Objetivo do exercício
Segundo a matéria sobre a Fortaleza de Nossa Senhora dos Prazeres, qual é a altura das muralhas da edificação?

----- Trecho do documento -----

Fortaleza de Nossa Senhora dos Prazeres, na Ilha do Mel, começa obras de conservação


Por Flávia Barros Publicado 20/10/2023 às 13h35 Atualizado 19/02/2024 às 02h45

Em junho deste ano, o JB Litoral trouxe uma matéria especial detalhando que uma das “joias” do patrimônio histórico e cultural do Litoral iria passar por obras de conservação. Agora, as obras são uma realidade e, nesta nova matéria, iremos contar o que já está sendo feito na Fortaleza de Nossa Senhora dos Prazeres (FNSP), na Ilha do Mel. A imponente edificação, com suas muralhas de 10 metros de altura, tão rica em passado e beleza, presenciou quase 260 anos de história e precisava, urgentemente, de obras de conservação, segundo a equipe Instituto do Patrimônio Histórico e Artístico Nacional (IPHAN), que administra a FNSP desde a década de 1980. “A edificação precisava de muitas outras obras, mas, a partir do plano de conservação, feito em 2021, estabelecemos as prioridades de intervenção e de estudos para subsidiar as etapas que devem levar à restauração completa do bem, que depende de recursos e também de equipe, já que o IPHAN-PR conta atualmente com poucos servidores”, disse ao JB Litoral a arquiteta do Iphan, Sandra Correa.

----- Dados fornecidos -----

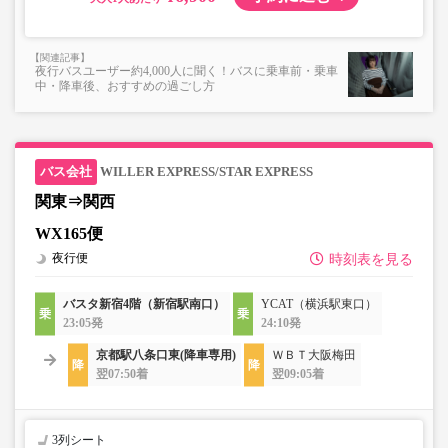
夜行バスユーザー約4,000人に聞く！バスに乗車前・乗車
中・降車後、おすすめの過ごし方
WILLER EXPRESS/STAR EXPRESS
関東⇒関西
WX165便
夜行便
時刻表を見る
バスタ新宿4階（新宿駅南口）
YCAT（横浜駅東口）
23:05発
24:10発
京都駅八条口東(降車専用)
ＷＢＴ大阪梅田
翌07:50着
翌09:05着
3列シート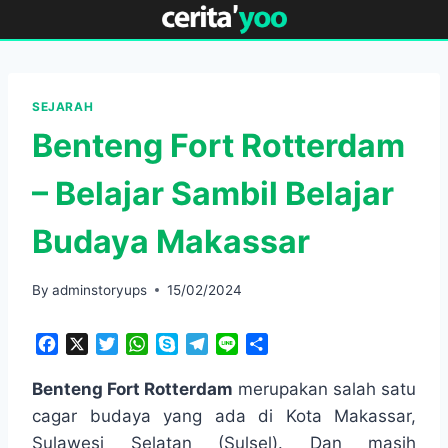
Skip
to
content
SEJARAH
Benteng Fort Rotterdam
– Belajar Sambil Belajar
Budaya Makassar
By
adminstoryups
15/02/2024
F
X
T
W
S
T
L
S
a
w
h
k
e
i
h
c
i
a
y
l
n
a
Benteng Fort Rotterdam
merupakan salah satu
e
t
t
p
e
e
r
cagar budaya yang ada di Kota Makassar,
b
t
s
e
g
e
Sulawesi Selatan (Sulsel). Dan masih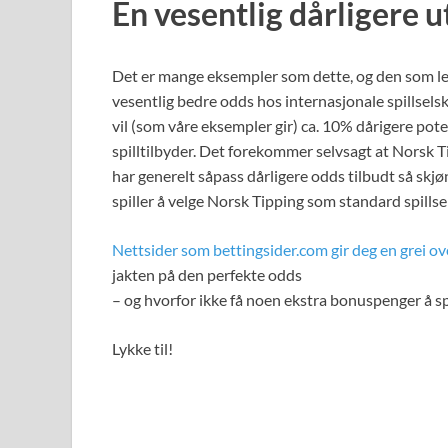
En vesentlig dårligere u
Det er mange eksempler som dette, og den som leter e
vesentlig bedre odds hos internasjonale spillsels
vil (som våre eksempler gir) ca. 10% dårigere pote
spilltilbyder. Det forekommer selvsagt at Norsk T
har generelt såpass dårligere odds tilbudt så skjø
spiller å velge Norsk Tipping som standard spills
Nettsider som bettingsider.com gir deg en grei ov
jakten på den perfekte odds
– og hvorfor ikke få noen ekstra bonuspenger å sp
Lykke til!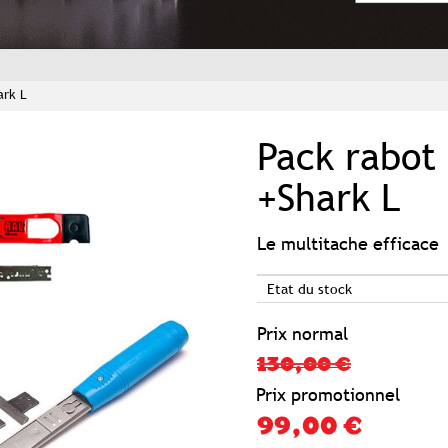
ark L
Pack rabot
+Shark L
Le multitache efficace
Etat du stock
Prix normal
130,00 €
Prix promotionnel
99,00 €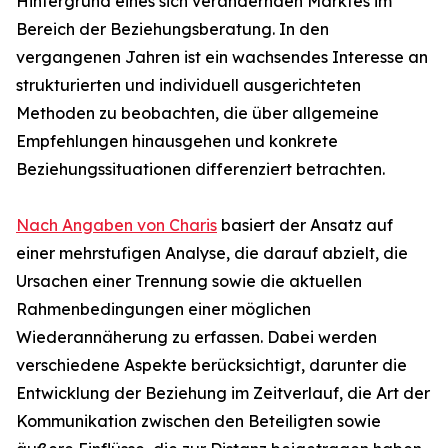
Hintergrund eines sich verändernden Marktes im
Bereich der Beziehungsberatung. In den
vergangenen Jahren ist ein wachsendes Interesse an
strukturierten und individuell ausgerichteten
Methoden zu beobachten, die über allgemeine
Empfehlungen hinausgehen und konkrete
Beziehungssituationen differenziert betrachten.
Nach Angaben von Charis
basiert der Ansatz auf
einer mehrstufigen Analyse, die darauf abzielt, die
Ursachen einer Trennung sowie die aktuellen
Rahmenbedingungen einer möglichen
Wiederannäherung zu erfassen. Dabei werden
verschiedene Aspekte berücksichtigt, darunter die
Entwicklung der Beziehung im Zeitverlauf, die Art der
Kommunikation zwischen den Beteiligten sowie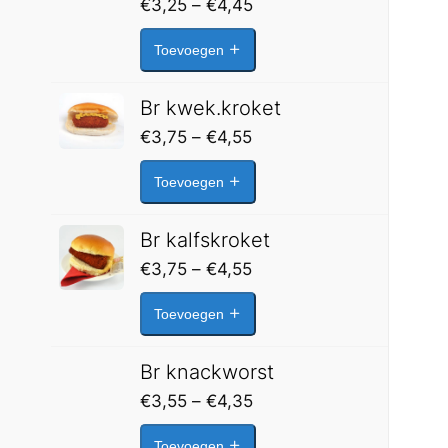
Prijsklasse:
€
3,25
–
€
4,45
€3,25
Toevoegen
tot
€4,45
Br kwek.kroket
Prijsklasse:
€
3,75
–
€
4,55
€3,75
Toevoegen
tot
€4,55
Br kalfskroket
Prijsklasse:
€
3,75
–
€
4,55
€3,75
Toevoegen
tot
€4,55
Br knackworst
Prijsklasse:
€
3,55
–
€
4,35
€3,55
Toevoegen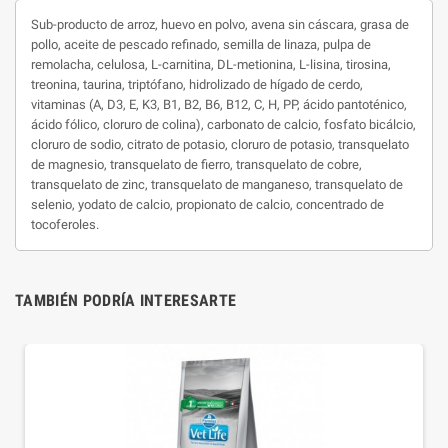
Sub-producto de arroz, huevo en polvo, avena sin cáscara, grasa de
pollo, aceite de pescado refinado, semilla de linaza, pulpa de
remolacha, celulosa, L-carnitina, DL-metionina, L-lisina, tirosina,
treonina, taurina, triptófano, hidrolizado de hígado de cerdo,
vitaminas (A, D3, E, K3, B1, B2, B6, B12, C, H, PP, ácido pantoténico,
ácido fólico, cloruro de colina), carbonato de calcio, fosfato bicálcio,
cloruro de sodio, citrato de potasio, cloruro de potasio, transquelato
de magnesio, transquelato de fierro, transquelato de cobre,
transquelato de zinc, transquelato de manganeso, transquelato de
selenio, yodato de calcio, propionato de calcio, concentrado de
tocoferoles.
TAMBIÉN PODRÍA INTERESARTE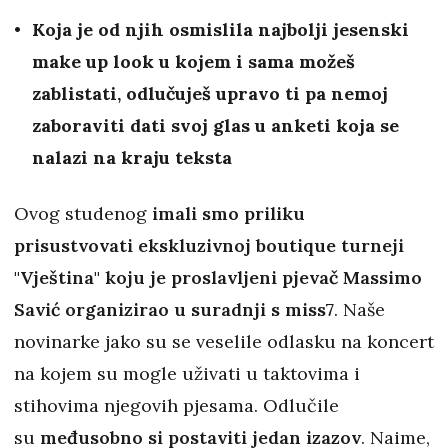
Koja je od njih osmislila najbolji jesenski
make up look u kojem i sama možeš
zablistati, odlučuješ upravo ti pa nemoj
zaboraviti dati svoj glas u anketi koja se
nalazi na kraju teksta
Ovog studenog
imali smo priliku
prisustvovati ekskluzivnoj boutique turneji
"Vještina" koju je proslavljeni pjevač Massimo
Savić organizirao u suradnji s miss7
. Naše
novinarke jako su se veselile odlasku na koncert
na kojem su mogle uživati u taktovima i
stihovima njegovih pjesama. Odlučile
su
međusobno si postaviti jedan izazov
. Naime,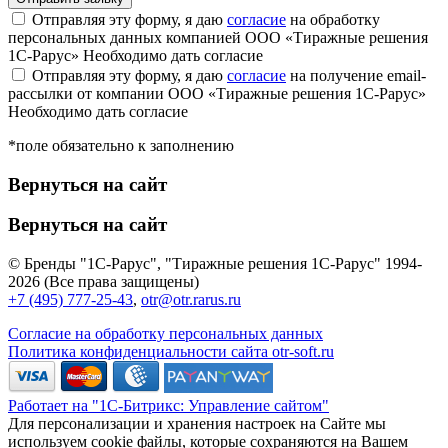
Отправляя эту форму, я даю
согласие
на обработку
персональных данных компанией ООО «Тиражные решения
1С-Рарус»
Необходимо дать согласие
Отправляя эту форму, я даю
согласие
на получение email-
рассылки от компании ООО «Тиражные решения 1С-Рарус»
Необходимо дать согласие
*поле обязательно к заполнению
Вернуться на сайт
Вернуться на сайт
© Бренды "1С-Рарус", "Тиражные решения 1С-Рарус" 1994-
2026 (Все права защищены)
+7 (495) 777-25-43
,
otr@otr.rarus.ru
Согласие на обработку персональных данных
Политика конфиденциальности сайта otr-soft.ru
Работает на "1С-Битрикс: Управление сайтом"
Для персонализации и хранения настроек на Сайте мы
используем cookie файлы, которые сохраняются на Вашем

-----

Resposta
As muralhas têm 10 metros de altura.